パライストラ内に安心と笑顔が広まりましたが、星矢のファッションが相変わらずの袖まくり赤Tシャツにジーパンであることに、テレビのこちら側にも笑顔を広めてくれました。
久しぶりに沙織さんと会えて、水入らずで話をする光牙。
アテナの聖闘士として戦う決意を語る、しおらしい光牙。
その光牙が去ると同時に「アイツも立派な聖闘士と言うことだ」とすかさずしゃしゃり出てきたのが星矢でした。もう完全にデキてるよね、この二人。
「かつては姉妹のように仲良く育ったパラス」といつの話をしているのかさっぱりわからない、そんな訳のわからない事情で、必死に戦ってきた聖闘士の上で心中密かにパラスと戦うことを逡巡していたアテナ。そのアテナも、玄武の死によってやっとパラスと戦う覚悟を決めます。
玄武を失わないとその覚悟を決められなかったって、やっぱりこの人(神)を掲げて戦うこと自体、かなりのハンデじゃね?

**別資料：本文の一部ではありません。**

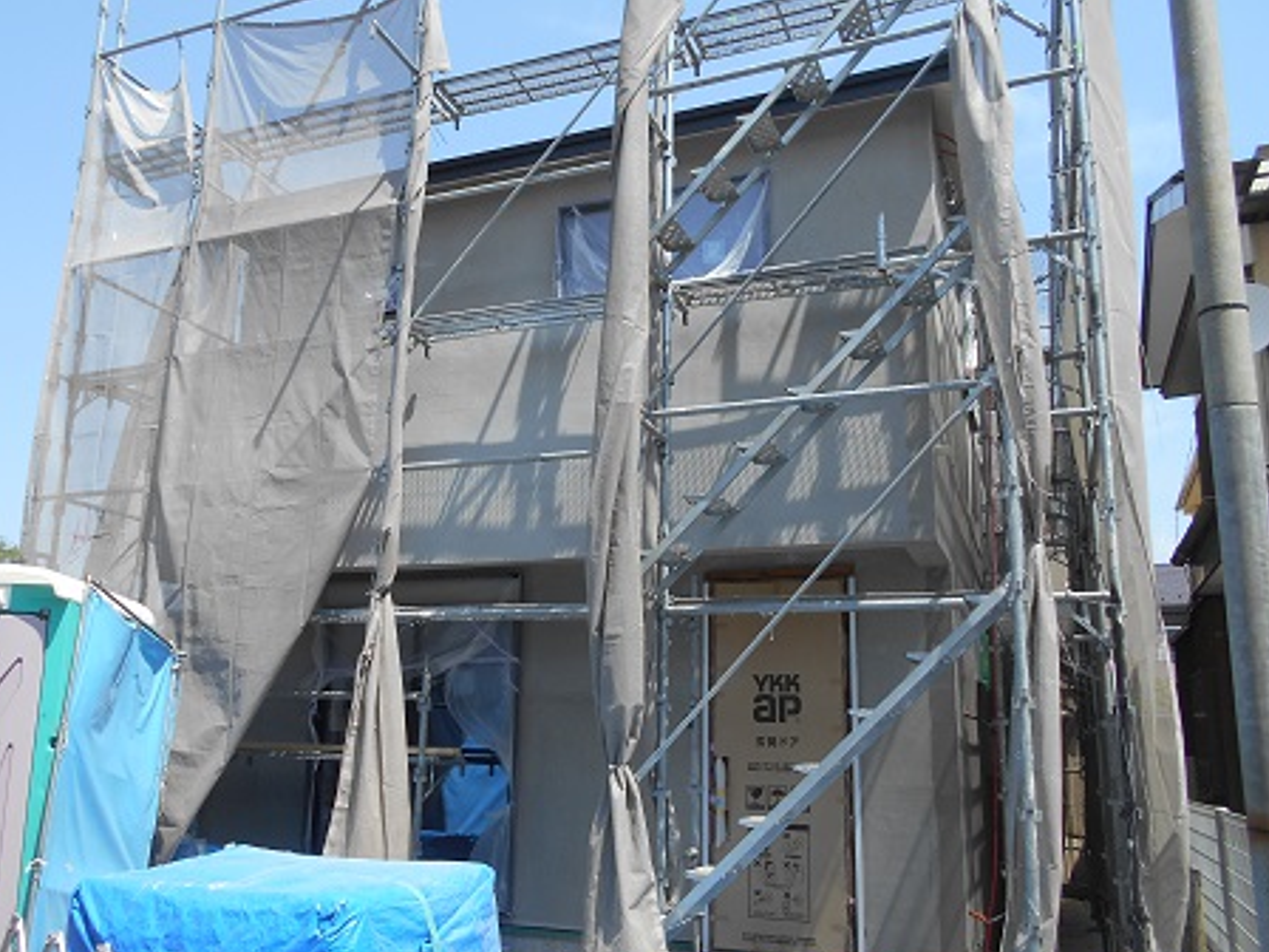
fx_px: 1063
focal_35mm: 29
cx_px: 572
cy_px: 523
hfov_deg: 61.5
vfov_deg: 48.2
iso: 80
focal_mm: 4.6
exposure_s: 1/640
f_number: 3.2
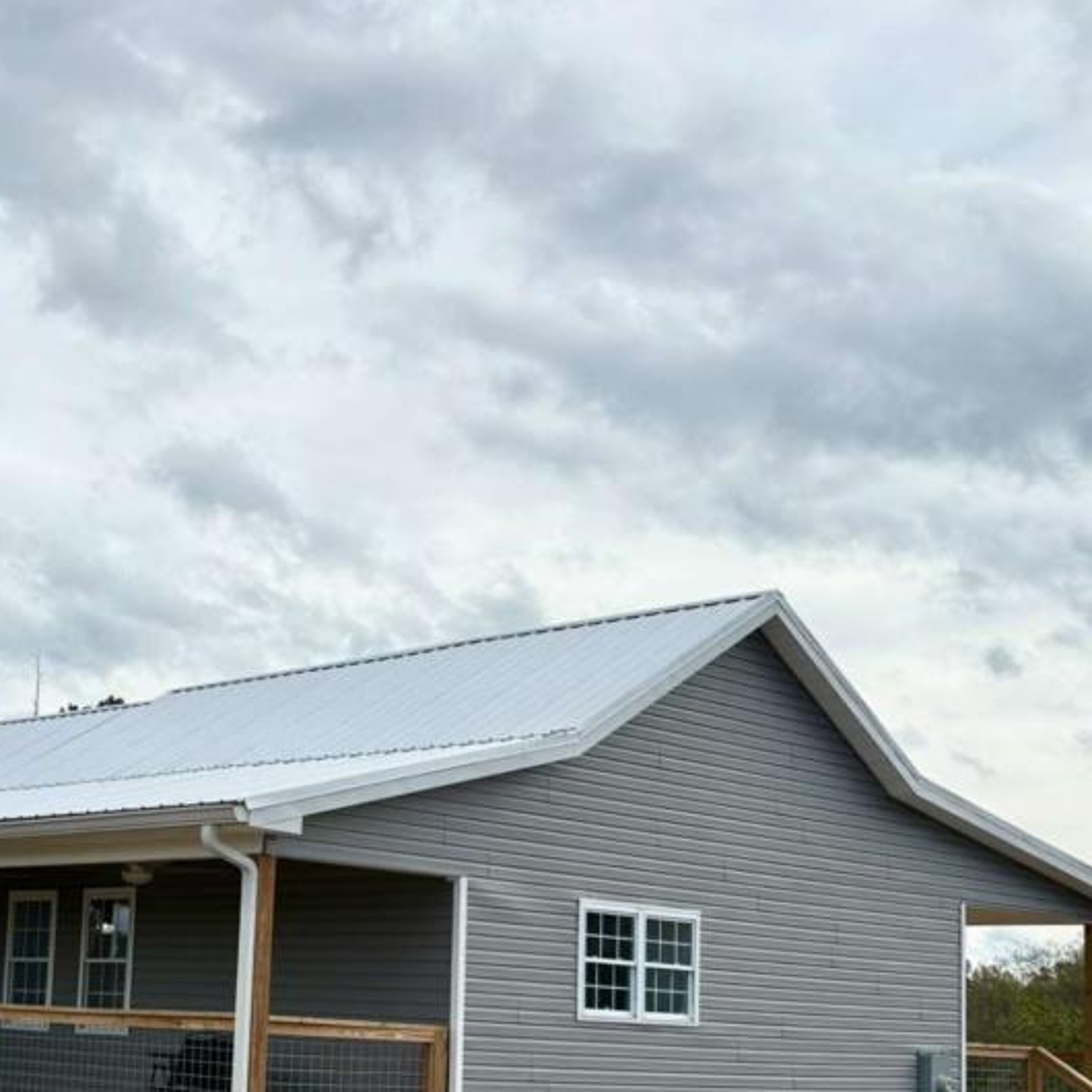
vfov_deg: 32.2
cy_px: 818
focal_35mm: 52
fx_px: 1856
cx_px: 187
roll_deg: -2.6
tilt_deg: +7.2
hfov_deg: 31.8
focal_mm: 5.96
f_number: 1.6
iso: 50
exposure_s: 1/4950
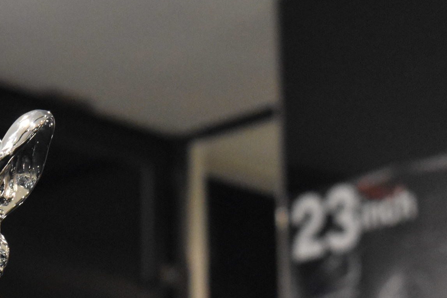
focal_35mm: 184
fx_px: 2286
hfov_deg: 11.1
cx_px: 44
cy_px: 228
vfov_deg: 7.5
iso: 6400
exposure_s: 1/50
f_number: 8
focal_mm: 55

そしてアテナは、命懸けでパラスと直接接触し、パラスの居場所を探ります。
(アテナに呼び出されて放心状態になるパラス)
(夢の中?のパラスは三白眼で怖いことになっていました)
アテナの命懸けのコンタクトによりパラスの居場所が判明します。
それは「パラスベルダ」って、えーっ!
思いっ切り街の名前に「パラス」って入ってますやん!!
世界中に散らばっているはずの聖闘士や、世界中に張り巡らされているはずのグラード財団情報網は一体何をやっていたんだ、と。
更に言うなら、少し前にスパイとしてパラスベルダに潜り込んでいた青銅聖闘士が居ましたよね? 命を懸ける危険を冒さなくても、コイツ*に聞くだけで良かったはずです。
(*コイツ↑。第52話より)
結論として、エデン君の諜報活動は糞の役にも立たなかった、ということです。